**Questions**
1. Retype the part of the passage on natural capital accounting that opens with the words containing "Novo Nordisk’s efforts" and closes with "open to criticism.".
2. In the passage on natural capital accounting, what value did the company's environmental profit and loss account put on its water use for 2011?
3. Carry on the passage on natural capital accounting from its last sentence.

**Selected passage**
****************************************
In its innovative 2014 environmental profit and loss account, published with the Danish environment ministry, the company valued its water use for 2011 at €34 million. Greenhouse gases were estimated at €171 million and air pollution at €18 million. Each figure was split into the various tiers of the company’s supply chain and own operations. It included a natural capital component, stating: “if environmental costs relating to water consumption, greenhouse gas emissions and air pollution were to be internalised, Novo Nordisk would have to pay €29 million in 2011 for operational activities (core activities) alone.” 
 
Novo Nordisk’s efforts consist partly of an environmental footprint calculation based on corporate outputs. However, they also contain a natural capital component. Its valuation includes estimates of impacts on pollination services and carbon sequestration. 
 
Most corporations do not go that far, reporting only tonnes of polluting gases, for example. Valuations are fraught with difficulty because of the very character of natural systems, whose boundaries are hard to define and whose categories not discrete. “In conventional accounting, you know what to include and what to leave out. But you can’t measure natural capital without making subjective judgements,” comments environmental accounting expert emeritus Professor Robert Gray of St Andrews University, UK. Hence, natural capital numbers are bound to be open to criticism.
****************************************
**Data listing**
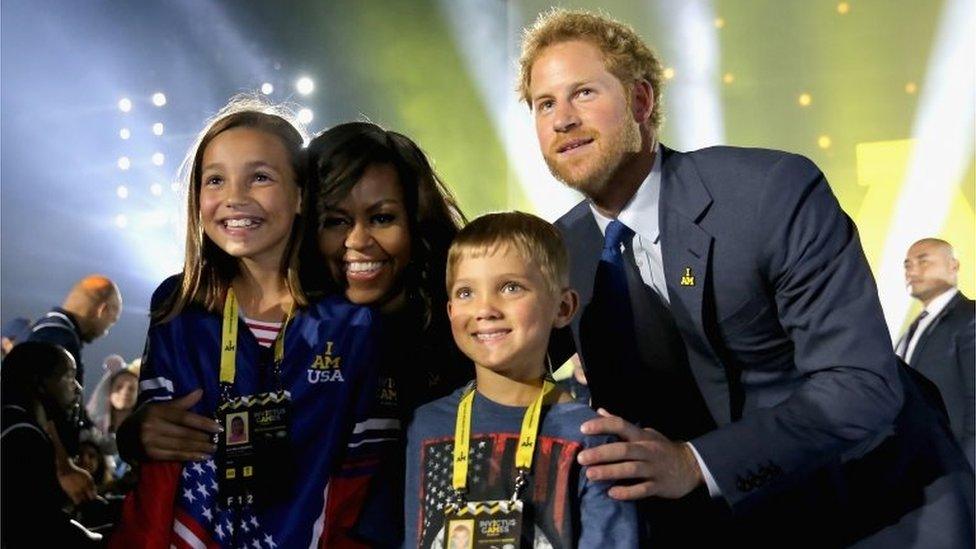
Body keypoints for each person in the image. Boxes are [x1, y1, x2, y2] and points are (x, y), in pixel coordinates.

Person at [519, 8, 973, 546]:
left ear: (641, 101)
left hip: (878, 504)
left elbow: (859, 386)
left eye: (584, 94)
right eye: (545, 104)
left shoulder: (770, 192)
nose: (562, 119)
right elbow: (498, 374)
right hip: (717, 527)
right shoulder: (555, 252)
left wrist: (696, 463)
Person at [111, 96, 383, 548]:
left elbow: (363, 483)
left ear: (300, 196)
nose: (234, 197)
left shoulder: (351, 325)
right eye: (215, 179)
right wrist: (137, 433)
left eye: (259, 177)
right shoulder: (177, 306)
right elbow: (155, 464)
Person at [405, 212, 637, 548]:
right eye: (466, 292)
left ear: (563, 307)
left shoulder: (592, 438)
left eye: (510, 287)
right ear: (450, 311)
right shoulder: (426, 425)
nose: (485, 309)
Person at [307, 122, 474, 545]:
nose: (358, 241)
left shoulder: (473, 332)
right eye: (335, 221)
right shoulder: (288, 337)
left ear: (416, 222)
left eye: (382, 218)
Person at [1, 341, 101, 547]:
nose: (78, 387)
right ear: (40, 382)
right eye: (70, 376)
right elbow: (33, 525)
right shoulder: (23, 437)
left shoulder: (14, 422)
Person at [900, 238, 975, 465]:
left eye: (923, 262)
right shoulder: (915, 327)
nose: (912, 269)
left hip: (955, 467)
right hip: (917, 464)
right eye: (907, 264)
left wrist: (968, 471)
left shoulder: (970, 317)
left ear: (954, 266)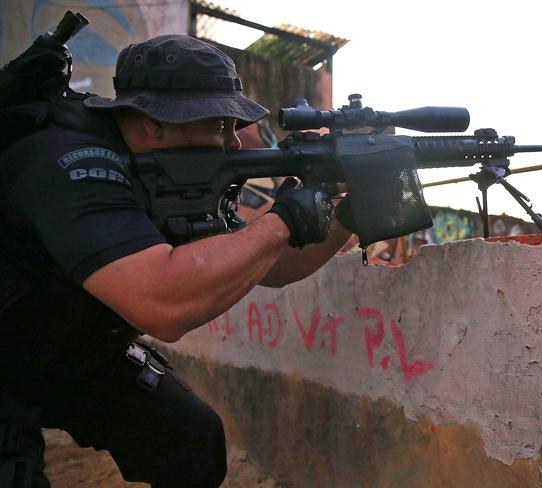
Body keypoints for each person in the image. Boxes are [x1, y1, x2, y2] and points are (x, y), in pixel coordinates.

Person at [0, 34, 352, 487]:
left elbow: (270, 267)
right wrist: (283, 219)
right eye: (218, 125)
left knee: (189, 441)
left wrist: (347, 211)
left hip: (65, 350)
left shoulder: (161, 172)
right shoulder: (69, 164)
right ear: (153, 124)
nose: (234, 144)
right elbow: (161, 307)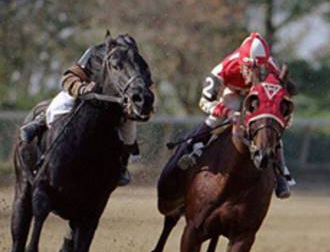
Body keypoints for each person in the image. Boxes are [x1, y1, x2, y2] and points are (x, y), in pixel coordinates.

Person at [19, 35, 152, 186]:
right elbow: (69, 77)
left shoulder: (136, 62)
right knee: (61, 104)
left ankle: (121, 168)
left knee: (129, 133)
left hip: (115, 105)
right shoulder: (95, 53)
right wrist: (81, 88)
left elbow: (147, 87)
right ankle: (40, 122)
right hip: (84, 97)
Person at [174, 32, 293, 199]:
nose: (257, 74)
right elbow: (205, 102)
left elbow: (284, 100)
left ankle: (281, 174)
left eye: (260, 69)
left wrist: (284, 117)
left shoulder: (272, 68)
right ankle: (192, 148)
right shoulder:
****************************************
**Your written answers**
1.
Novo Nordisk’s efforts consist partly of an environmental footprint calculation based on corporate outputs. However, they also contain a natural capital component. Its valuation includes estimates of impacts on pollination services and carbon sequestration. 
 
Most corporations do not go that far, reporting only tonnes of polluting gases, for example. Valuations are fraught with difficulty because of the very character of natural systems, whose boundaries are hard to define and whose categories not discrete. “In conventional accounting, you know what to include and what to leave out. But you can’t measure natural capital without making subjective judgements,” comments environmental accounting expert emeritus Professor Robert Gray of St Andrews University, UK. Hence, natural capital numbers are bound to be open to criticism.

2. €34 million.

3.
Assessing marginality is one of the natural capital accounting conundrums. Scientific uncertainties shroud ecosystem functioning, making it difficult to assess whether a given change is marginal and when thresholds are being approached or crossed. Many ecosystems do not react to disturbances in a linear way. This means their supply may appear relatively unaffected by increasing disturbance until they reach a cliff edge when a dramatic response occurs. It is not always possible to predict what species will do once their habitat is upset. Finally, an isolated ecosystem like a lake may play a different role than when part of a lake district. Effects are often uniquely local.
 
Some techniques have been refined, such as natural capital accounting on carbon emissions. To estimate the impact of glucose in Novo Nordisk’s products, natural capital experts Trucost calculated land use change effects in France. Temperate forest originally grew on the site supplying Novo Nordisk. Using standardised measurements, Trucost showed the impact on carbon sequestration from growing the crop in place today.
 
The protocol and natural capital accounting could help assess the different remediation methods of a closed plant or create zoning maps indicating which part of a landscape or river provides the highest ecosystems services. This could, for example, help determine whether to provide a new habitat for a species upstream or improve a completely different area to protect that same species. 
 
“Planning does take habitats into account, for example, and this can get used as a reason to refuse a new property development. But more often it doesn’t. Natural capital assessments embed this thinking more systematically into the process,” says Karen Ellis, Chief Advisor on Economics and Development at WWF UK, an NCC member.
 
Alternatively, companies might more effectively assess a new site using a stress test incorporating the longer-term natural resource risks of settling there. “It helps businesses better understand the risks of using natural capital in a whole landscape,” she says.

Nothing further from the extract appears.